Extracted page text data:

********

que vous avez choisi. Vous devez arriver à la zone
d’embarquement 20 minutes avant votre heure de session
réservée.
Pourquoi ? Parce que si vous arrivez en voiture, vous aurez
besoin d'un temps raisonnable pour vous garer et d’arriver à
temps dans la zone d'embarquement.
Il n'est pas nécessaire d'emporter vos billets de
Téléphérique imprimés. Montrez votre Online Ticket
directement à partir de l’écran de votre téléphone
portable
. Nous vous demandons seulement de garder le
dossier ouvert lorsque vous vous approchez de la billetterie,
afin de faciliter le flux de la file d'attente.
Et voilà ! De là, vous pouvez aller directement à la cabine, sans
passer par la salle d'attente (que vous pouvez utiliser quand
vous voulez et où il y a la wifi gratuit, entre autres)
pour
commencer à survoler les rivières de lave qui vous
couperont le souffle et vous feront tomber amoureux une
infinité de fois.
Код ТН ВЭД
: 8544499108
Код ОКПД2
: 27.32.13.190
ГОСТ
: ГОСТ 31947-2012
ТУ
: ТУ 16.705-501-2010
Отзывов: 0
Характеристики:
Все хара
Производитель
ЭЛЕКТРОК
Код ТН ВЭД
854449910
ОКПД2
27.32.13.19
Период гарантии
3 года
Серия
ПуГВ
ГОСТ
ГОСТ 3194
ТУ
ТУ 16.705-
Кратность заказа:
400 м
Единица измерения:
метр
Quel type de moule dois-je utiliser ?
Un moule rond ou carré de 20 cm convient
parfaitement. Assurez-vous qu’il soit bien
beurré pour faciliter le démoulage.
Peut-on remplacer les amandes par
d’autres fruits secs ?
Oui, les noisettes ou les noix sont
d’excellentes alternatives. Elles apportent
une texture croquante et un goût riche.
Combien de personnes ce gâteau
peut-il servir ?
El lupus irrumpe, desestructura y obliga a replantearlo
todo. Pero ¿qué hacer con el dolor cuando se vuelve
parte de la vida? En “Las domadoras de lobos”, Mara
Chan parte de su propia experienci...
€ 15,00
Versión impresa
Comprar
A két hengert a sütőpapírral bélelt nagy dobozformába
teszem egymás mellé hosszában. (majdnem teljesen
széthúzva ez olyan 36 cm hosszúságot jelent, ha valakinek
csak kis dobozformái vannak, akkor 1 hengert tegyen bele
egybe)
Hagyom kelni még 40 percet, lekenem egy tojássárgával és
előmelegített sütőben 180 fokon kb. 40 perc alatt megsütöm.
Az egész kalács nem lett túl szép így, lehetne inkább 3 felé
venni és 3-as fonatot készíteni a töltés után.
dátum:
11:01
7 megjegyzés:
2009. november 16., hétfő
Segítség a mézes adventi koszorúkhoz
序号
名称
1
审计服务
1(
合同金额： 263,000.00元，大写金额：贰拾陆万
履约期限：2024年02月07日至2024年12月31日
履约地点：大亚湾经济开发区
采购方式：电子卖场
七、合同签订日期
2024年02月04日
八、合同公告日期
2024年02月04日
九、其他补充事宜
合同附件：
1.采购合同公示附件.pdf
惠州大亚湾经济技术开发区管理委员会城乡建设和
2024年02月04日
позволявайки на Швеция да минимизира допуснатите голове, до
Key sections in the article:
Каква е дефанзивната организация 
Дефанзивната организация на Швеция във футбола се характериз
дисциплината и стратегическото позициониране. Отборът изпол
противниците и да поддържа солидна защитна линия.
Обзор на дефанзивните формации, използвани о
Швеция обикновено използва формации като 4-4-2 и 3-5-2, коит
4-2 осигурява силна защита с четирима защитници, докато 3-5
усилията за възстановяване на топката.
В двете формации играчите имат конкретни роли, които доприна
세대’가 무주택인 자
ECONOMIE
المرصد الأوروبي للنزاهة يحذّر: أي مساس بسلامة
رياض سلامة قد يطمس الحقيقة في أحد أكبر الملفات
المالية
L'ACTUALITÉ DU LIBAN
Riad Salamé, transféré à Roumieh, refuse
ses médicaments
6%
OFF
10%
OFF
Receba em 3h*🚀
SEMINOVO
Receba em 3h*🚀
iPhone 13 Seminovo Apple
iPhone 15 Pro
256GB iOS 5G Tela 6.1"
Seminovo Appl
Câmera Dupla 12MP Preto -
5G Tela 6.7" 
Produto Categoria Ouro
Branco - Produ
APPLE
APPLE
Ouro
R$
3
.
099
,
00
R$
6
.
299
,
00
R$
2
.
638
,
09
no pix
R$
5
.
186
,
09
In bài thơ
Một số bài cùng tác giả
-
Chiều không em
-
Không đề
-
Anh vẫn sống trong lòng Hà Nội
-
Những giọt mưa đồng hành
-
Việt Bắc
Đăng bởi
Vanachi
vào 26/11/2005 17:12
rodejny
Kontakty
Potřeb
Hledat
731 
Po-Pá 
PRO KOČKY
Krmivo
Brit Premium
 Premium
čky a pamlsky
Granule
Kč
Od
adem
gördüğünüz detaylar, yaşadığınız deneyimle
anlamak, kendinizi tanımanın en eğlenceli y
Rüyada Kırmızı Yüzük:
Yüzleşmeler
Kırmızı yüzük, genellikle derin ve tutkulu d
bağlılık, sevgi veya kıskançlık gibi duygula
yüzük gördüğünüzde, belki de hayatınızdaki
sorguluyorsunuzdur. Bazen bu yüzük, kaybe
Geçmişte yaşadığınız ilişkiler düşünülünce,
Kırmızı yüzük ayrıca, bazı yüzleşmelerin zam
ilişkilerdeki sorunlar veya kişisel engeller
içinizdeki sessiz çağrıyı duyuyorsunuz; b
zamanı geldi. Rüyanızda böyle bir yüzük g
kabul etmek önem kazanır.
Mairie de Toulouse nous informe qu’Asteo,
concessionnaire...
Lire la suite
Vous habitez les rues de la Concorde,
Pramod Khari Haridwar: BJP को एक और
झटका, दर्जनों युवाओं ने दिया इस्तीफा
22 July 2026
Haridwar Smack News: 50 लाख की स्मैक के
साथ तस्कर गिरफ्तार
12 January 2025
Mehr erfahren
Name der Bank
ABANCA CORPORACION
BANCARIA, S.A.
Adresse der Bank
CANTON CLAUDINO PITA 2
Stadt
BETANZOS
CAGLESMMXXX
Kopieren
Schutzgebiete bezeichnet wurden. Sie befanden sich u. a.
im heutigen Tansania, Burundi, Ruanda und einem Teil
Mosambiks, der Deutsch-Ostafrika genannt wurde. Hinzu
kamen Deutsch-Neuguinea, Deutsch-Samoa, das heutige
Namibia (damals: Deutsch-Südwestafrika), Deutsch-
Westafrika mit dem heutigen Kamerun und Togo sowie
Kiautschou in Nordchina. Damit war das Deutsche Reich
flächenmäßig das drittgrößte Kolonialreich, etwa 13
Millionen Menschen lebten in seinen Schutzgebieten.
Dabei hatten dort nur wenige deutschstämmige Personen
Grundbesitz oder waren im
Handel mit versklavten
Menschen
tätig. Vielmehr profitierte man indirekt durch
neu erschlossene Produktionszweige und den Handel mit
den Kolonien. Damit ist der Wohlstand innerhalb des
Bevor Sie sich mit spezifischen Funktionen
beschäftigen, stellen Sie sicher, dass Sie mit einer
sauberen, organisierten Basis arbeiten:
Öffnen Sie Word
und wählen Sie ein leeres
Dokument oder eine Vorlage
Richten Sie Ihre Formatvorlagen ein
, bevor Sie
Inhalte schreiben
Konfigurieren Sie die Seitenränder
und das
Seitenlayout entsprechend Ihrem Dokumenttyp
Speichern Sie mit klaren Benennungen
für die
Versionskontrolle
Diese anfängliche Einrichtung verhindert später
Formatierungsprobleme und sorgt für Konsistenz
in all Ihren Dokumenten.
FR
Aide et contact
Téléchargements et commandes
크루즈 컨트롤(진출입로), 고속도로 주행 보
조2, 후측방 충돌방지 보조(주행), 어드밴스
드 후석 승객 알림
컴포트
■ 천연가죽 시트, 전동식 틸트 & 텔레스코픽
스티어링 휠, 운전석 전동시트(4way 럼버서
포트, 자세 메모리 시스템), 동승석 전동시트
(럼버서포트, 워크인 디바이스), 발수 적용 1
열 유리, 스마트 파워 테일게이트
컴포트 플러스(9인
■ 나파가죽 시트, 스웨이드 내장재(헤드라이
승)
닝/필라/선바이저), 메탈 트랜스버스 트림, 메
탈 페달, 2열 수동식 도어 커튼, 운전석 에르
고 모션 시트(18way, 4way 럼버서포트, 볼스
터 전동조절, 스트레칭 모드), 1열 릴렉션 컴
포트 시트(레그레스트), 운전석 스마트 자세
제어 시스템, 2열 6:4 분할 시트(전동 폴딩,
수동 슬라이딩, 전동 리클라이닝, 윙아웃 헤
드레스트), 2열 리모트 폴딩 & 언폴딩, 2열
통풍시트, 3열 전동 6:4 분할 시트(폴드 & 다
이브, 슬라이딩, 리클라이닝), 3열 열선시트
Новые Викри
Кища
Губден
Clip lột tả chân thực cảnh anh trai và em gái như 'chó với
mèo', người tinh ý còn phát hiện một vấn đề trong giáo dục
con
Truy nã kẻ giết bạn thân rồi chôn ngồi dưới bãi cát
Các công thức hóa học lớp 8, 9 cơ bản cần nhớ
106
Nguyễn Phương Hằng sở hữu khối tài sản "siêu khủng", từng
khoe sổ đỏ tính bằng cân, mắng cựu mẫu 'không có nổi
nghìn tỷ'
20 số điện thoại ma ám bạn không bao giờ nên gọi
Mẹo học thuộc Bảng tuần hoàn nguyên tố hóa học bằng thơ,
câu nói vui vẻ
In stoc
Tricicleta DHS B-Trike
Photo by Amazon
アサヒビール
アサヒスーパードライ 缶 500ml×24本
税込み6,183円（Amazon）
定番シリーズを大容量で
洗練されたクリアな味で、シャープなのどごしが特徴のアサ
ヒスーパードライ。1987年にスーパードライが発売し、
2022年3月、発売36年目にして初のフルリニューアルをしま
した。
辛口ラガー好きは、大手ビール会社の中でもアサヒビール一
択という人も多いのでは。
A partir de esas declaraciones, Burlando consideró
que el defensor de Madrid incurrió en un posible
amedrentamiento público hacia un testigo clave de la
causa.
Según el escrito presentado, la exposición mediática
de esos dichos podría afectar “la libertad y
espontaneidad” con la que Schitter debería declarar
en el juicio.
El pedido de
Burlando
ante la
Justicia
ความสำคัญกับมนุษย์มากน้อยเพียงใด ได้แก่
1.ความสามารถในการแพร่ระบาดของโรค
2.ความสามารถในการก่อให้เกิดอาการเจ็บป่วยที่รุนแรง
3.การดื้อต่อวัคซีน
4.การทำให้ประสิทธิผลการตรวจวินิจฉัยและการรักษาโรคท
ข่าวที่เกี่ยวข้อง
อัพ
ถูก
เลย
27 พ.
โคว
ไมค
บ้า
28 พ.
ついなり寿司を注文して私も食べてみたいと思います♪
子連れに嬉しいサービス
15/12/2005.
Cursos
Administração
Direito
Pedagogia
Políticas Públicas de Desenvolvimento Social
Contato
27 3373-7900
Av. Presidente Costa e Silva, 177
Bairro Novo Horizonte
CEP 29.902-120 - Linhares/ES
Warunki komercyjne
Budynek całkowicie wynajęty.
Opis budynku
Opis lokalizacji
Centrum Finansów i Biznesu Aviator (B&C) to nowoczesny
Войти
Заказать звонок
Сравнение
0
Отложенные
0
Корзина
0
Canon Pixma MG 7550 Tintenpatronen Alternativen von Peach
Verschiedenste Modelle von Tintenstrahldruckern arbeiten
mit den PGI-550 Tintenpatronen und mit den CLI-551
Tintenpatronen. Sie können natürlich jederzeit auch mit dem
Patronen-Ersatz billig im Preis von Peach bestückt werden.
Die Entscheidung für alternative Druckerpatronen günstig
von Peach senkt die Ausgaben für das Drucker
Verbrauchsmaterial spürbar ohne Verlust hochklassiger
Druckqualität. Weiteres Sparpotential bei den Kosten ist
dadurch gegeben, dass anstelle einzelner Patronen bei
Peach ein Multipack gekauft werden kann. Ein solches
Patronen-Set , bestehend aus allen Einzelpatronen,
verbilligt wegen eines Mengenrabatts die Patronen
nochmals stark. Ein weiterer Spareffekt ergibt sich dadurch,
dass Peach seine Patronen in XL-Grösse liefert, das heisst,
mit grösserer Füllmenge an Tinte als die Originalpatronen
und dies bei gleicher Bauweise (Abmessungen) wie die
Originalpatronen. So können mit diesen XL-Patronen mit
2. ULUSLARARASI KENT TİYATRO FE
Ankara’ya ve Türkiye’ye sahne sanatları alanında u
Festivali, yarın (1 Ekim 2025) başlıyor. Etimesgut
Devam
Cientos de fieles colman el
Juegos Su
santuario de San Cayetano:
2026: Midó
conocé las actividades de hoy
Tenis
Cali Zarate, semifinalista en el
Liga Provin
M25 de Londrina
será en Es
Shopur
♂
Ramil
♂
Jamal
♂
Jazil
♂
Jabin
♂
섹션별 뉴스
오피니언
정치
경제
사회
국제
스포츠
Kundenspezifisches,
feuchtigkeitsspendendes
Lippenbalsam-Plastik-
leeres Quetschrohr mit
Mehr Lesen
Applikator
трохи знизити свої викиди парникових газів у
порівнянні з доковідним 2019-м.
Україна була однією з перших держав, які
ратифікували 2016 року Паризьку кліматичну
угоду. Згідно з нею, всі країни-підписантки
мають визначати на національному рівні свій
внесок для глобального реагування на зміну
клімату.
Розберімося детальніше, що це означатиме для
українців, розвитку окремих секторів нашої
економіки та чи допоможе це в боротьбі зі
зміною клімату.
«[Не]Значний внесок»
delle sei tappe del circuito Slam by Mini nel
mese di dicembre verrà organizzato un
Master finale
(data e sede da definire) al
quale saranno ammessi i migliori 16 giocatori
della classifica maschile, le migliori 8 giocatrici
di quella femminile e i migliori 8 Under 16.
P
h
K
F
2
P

********

Find each line in the records above that contains "migliori", and copy it.

Written solution:
quale saranno ammessi i migliori 16 giocatori
della classifica maschile, le migliori 8 giocatrici
di quella femminile e i migliori 8 Under 16.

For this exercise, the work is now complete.